• [Description of the task]:
Reproduce every line of the listing below verbatim, omitting the pictures.

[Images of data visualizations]
☆ ☆ ☆ ☆ ☆
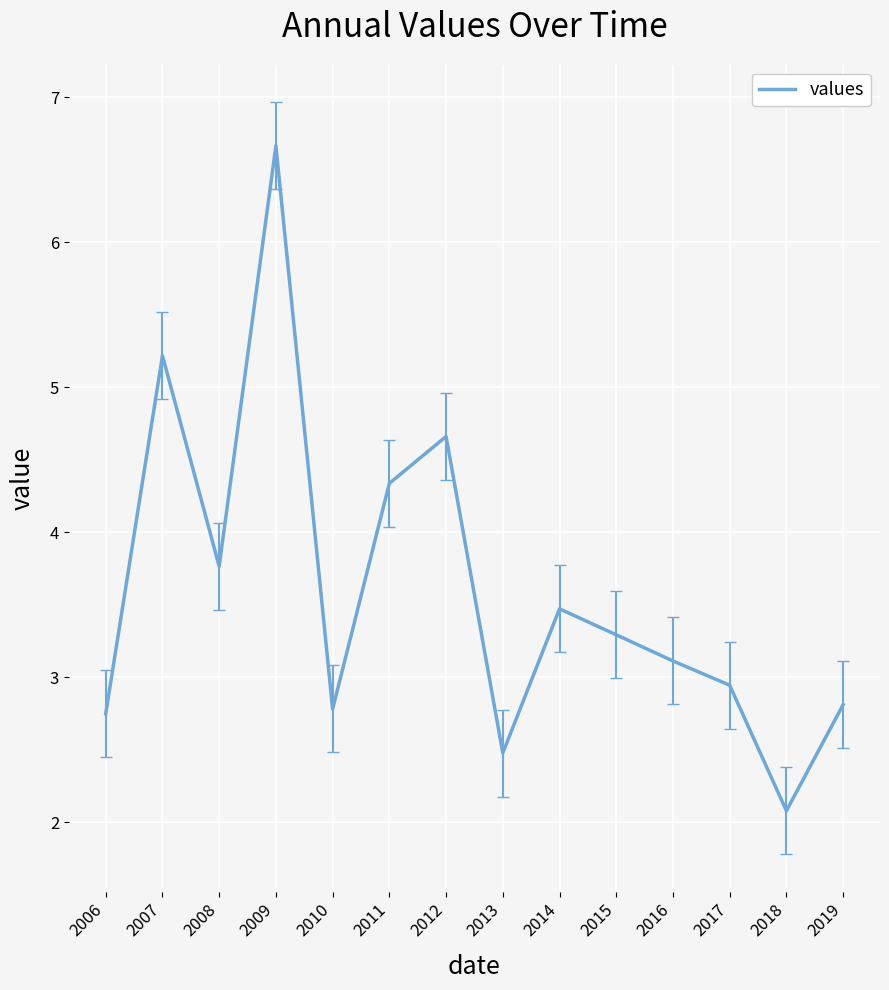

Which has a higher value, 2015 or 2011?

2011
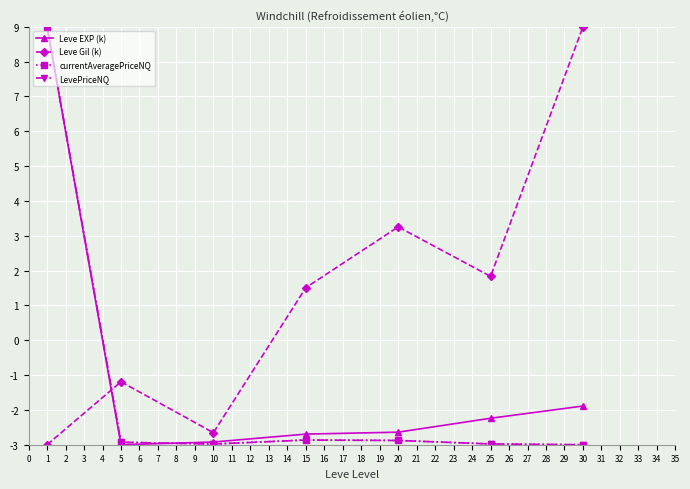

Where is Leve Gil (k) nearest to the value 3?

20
☆ ☆ ☆ ☆ ☆
• [The completed task]:
Which has a higher value, 2015 or 2011?

2011

Where is Leve Gil (k) nearest to the value 3?

20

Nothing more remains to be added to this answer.